Alors qu’au Brésil les attaques des garimpeiros (« chercheurs d’or
clandestins ») et madeireiros (« trafiquants de bois ») redoublent
d’intensité avec l’arrivée de la saison sèche, des villages ont bloqué
plusieurs routes d’accès aux réserves en y déployant des barrières avec
des troncs d’arbres. Certains envisagent même de « fermer » les
rivières. Le 1er avril, des Indiens de la Raposa Serra do Sol, dans
l’Etat du Roraima, ont ainsi démantelé une installation de garimpeiros
le long du rio Cotingo, arrêtant quatre chercheurs d’or et de diamants.

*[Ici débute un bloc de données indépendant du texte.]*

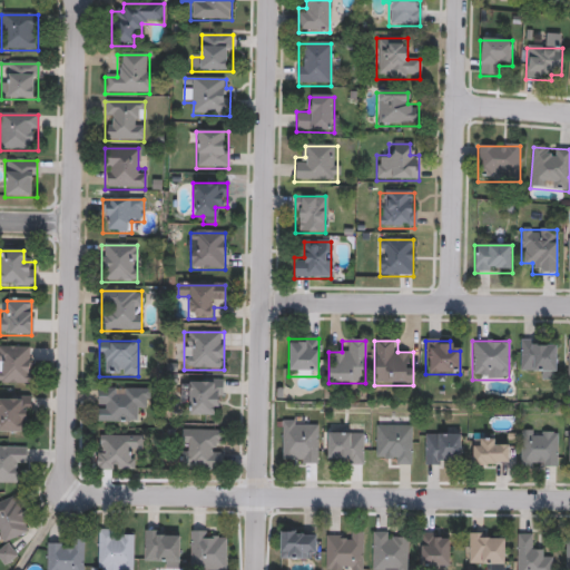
[(520,343),(556,344),(554,376),(519,376),(520,343)]
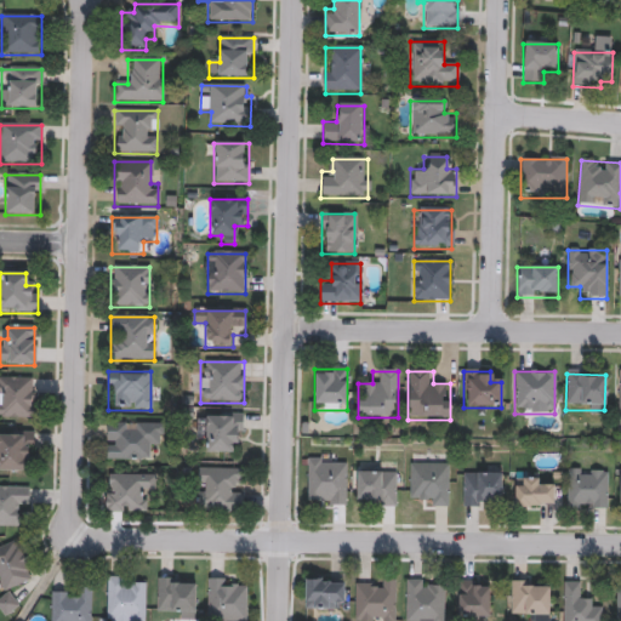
[(0,419),(0,379),(35,379),(35,419),(0,419)]
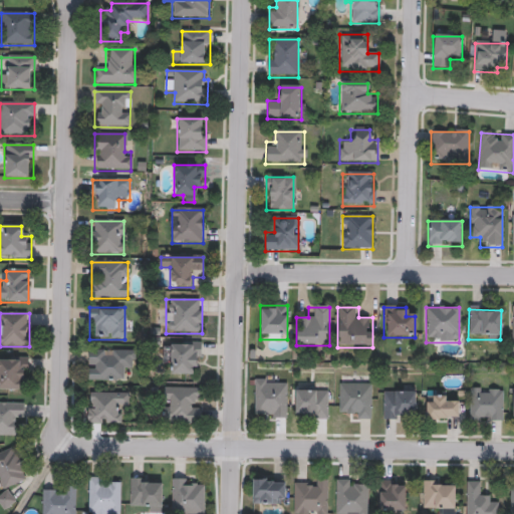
[(170,375),(170,343),(202,343),(202,365),(192,365),(192,375),(170,375)]
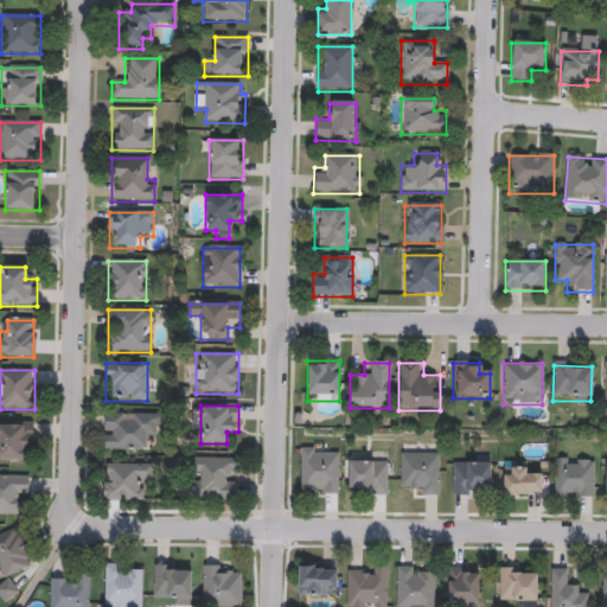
[(103,451),(103,415),(155,415),(155,439),(145,439),(145,451),(103,451)]
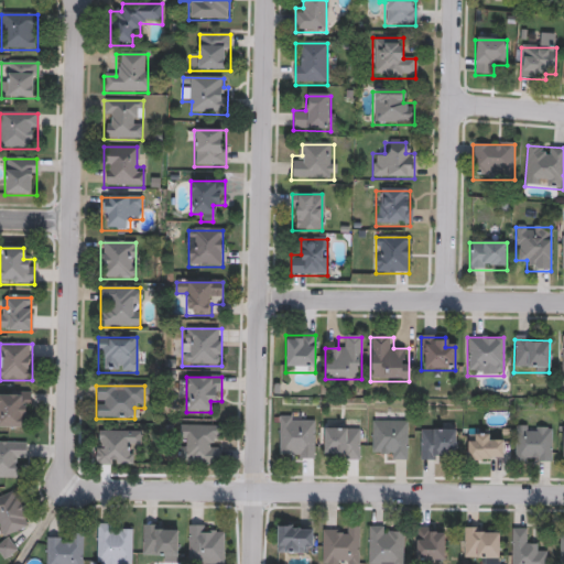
[(20,429),(0,429),(0,393),(30,393),(30,419),(20,419),(20,429)]
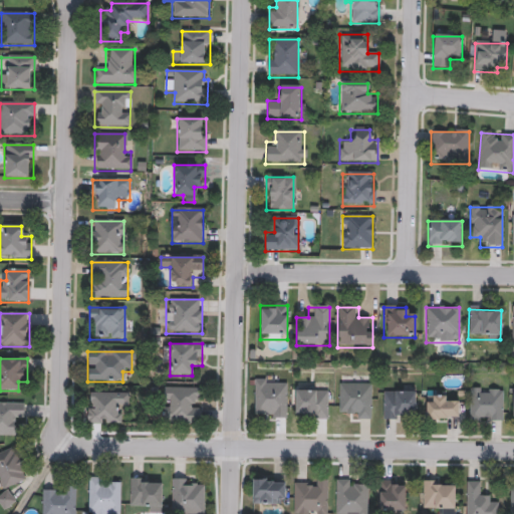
[(254,420),(254,379),(287,379),(287,420),(254,420)]
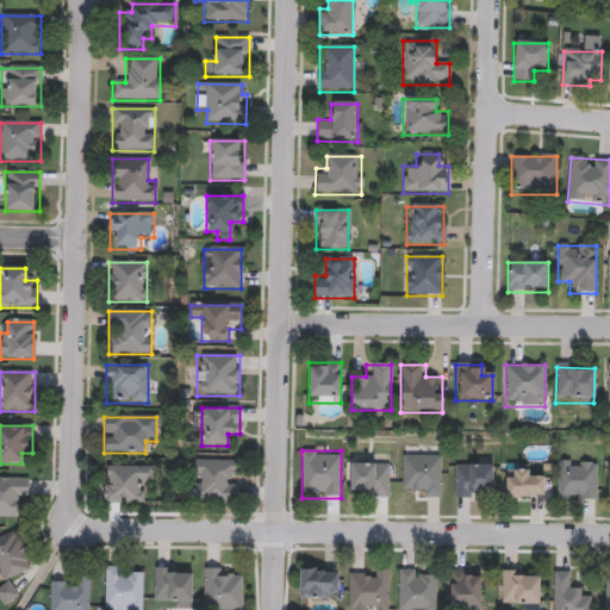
[(440,498),(414,498),(414,490),(400,490),(400,456),(440,456),(440,498)]
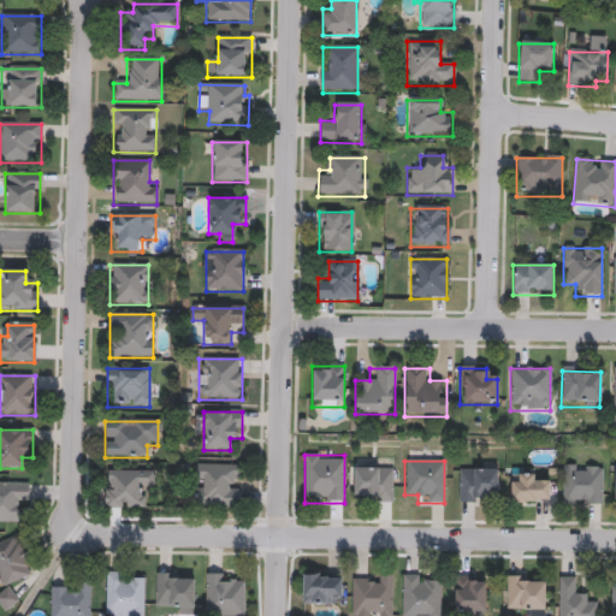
[(238,466),(238,509),(194,509),(194,466),(238,466)]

Dans le même temps, la police environnementale de l’Institut brésilien
de l’environnement et des ressources naturelles renouvelables (Ibama),
déjà très déstabilisée par les coupes budgétaires du président d’extrême
droite Jair Bolsonaro, qui réfute toujours la gravité de la pandémie et
encourage les missionnaires fondamentalistes à entrer en contact avec
les communautés isolées, a réduit ses patrouilles au strict nécessaire
en Amazonie. Depuis le début de son mandat, M. Bolsonaro s’est également
attaqué au secrétariat spécial à la santé des indigènes (Sesai), chargé
des soins de base aux Indiens, qu’il a dû renoncer à supprimer, mais qui
a vu ses moyens également largement réduits.
Le confinement ne facilite pas la tâche des organisations sociales,
soupire l’agroécologue colombien Wilmar Bahamon, « mais les groupes
criminels, eux, ont le champ libre ». Raison suffisante pour les
organisations amazoniennes d’exiger des moyens renforcés pour se
protéger du virus et des violences, qui ne respectent aucune quarantaine.